SUPPLIED ENTRIES:

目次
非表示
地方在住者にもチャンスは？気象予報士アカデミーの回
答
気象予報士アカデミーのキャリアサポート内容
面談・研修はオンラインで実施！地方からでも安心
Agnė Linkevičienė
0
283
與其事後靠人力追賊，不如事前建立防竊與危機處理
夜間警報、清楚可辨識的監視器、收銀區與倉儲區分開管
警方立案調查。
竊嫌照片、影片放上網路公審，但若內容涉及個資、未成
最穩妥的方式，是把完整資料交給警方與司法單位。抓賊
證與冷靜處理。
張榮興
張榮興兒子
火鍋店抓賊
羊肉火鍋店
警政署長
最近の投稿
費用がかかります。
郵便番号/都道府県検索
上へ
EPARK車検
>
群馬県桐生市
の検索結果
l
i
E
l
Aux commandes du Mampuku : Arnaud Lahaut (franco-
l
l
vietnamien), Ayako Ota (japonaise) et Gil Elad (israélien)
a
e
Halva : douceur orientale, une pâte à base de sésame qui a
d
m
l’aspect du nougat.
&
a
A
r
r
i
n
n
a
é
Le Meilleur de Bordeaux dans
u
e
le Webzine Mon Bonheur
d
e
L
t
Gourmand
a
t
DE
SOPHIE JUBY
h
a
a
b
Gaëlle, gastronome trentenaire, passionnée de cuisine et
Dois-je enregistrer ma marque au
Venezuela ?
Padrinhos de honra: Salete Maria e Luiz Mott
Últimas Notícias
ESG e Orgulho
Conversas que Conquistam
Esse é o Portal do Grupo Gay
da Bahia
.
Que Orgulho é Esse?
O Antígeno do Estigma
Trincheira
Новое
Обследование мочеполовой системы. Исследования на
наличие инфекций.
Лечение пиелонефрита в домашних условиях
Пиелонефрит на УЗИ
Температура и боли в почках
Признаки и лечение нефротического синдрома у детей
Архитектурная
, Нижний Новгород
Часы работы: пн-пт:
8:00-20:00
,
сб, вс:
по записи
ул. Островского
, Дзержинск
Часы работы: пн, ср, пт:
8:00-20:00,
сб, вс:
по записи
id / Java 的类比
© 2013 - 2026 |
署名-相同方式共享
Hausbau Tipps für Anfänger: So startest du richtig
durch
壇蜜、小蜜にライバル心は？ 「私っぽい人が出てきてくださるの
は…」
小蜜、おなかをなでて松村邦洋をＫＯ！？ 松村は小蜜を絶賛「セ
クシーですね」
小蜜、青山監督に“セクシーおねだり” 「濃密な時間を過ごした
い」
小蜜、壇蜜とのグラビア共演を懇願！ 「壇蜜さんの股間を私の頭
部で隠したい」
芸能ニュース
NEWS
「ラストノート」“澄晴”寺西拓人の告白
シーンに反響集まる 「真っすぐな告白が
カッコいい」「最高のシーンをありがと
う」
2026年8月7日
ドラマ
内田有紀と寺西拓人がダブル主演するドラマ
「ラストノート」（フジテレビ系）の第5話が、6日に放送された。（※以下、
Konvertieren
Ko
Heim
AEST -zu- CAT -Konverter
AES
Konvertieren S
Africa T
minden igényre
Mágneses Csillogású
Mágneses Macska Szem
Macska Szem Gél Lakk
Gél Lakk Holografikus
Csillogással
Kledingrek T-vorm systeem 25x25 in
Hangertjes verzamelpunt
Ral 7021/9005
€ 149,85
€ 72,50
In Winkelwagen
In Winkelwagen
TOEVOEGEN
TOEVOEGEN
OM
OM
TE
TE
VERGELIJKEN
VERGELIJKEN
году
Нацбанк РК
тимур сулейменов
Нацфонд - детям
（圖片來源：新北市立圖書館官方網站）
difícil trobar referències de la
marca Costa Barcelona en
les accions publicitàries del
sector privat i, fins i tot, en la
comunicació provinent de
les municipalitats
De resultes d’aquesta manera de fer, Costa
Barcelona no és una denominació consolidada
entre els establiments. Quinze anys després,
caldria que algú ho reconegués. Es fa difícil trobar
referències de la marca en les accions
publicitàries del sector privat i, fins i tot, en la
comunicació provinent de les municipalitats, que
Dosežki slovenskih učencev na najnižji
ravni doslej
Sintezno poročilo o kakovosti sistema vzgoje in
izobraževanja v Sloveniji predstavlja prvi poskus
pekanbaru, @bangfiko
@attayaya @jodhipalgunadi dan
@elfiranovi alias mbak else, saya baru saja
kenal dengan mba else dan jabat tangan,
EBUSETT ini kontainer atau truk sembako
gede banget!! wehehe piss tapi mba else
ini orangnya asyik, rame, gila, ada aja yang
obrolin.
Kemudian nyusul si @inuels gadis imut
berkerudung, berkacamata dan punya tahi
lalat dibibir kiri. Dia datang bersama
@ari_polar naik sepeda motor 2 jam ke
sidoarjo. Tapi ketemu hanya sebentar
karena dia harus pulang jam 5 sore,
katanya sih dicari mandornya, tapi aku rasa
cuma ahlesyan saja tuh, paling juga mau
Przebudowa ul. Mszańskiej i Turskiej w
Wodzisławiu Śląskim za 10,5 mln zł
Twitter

WHAT IS BEING ASKED: Work out how many lines above contain the word "municipalitats". Give only the number.

TASK RESULT: 2